When it comes to messages there are some great communication theories with clever analogies of message senders and message receivers and the distortion that can happen in between. It’s interesting stuff. Really…but theories can be quite dry when you’re pretty sure it’s just that they’ve got something clogging their ears. Here are four tips to help you get your message across to whatever audience you are working with…
1. Have a message worth sharing–Ok, I know I’m talking to pastors here so this should be an easy one. Yes, your message is worth sharing, but take this a step further. Having a message worth sharing means you should look at what you are trying to get across and boil it down to the heart of the message. Think how your message would read if it was a front page story. The headline and the first paragraph would have the most important information, then the rest of the story builds on that. Giving all the facts is not nearly as effective as giving the most important ones and then reinforcing them with the details.
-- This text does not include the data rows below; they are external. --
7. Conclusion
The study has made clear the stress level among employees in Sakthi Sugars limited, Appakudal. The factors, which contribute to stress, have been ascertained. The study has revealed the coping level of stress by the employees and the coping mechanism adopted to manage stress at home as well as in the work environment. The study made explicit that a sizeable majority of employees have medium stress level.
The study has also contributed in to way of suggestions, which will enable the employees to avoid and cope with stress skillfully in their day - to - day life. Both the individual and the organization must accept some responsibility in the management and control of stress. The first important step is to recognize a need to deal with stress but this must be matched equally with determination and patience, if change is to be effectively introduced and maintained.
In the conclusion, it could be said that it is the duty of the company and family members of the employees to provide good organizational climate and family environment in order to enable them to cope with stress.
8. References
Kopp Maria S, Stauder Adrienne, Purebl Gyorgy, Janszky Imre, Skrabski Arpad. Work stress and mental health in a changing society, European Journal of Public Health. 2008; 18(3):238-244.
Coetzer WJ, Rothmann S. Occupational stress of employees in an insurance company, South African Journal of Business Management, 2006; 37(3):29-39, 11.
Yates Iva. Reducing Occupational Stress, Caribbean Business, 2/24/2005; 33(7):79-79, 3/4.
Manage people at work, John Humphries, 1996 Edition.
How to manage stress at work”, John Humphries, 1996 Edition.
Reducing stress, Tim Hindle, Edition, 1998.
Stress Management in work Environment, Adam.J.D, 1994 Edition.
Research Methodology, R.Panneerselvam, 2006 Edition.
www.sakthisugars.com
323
2. Give them a “next step”–I’ve heard pastors give great sermons, but fail to provide a next step for people to take. That doesn’t just mean an altar call, though that’s important to provide. It also means thinking about what questions people might have. For example: If you’re teaching your staff about the importance of integrity. Don’t just say, “You’ve got to have it.” Answer the question, “How do I get integrity?” by giving some examples of how you or someone else built a lifestyle of integrity. That’s giving them a “next step.”
3. Tell them again–It’s the principal we learned for writing school papers. Tell them what you’re going to tell them. Then, tell them. Then, tell them what you told them. Reiterating the value and the heart of what’s important. This helps them retain what is so important about what you are telling them.
4. Genuinely care–We are in the church, so you’d think we’d have this down. Didn’t Paul say that if we don’t have love we’re like a noisy gong? Well, the principle applies to communications too. You can have the most fabulous message, presented in the most dynamic way, but if you don’t genuinely care about the people you are communicating with, then that’s what you’ll communicate the most. A great message from someone who doesn’t care is like giving someone a drink of their favorite hot tea without a cup. They might get the message, but they weren’t able to receive it as nearly as well as they would have if you’d included it in a cup of genuine love.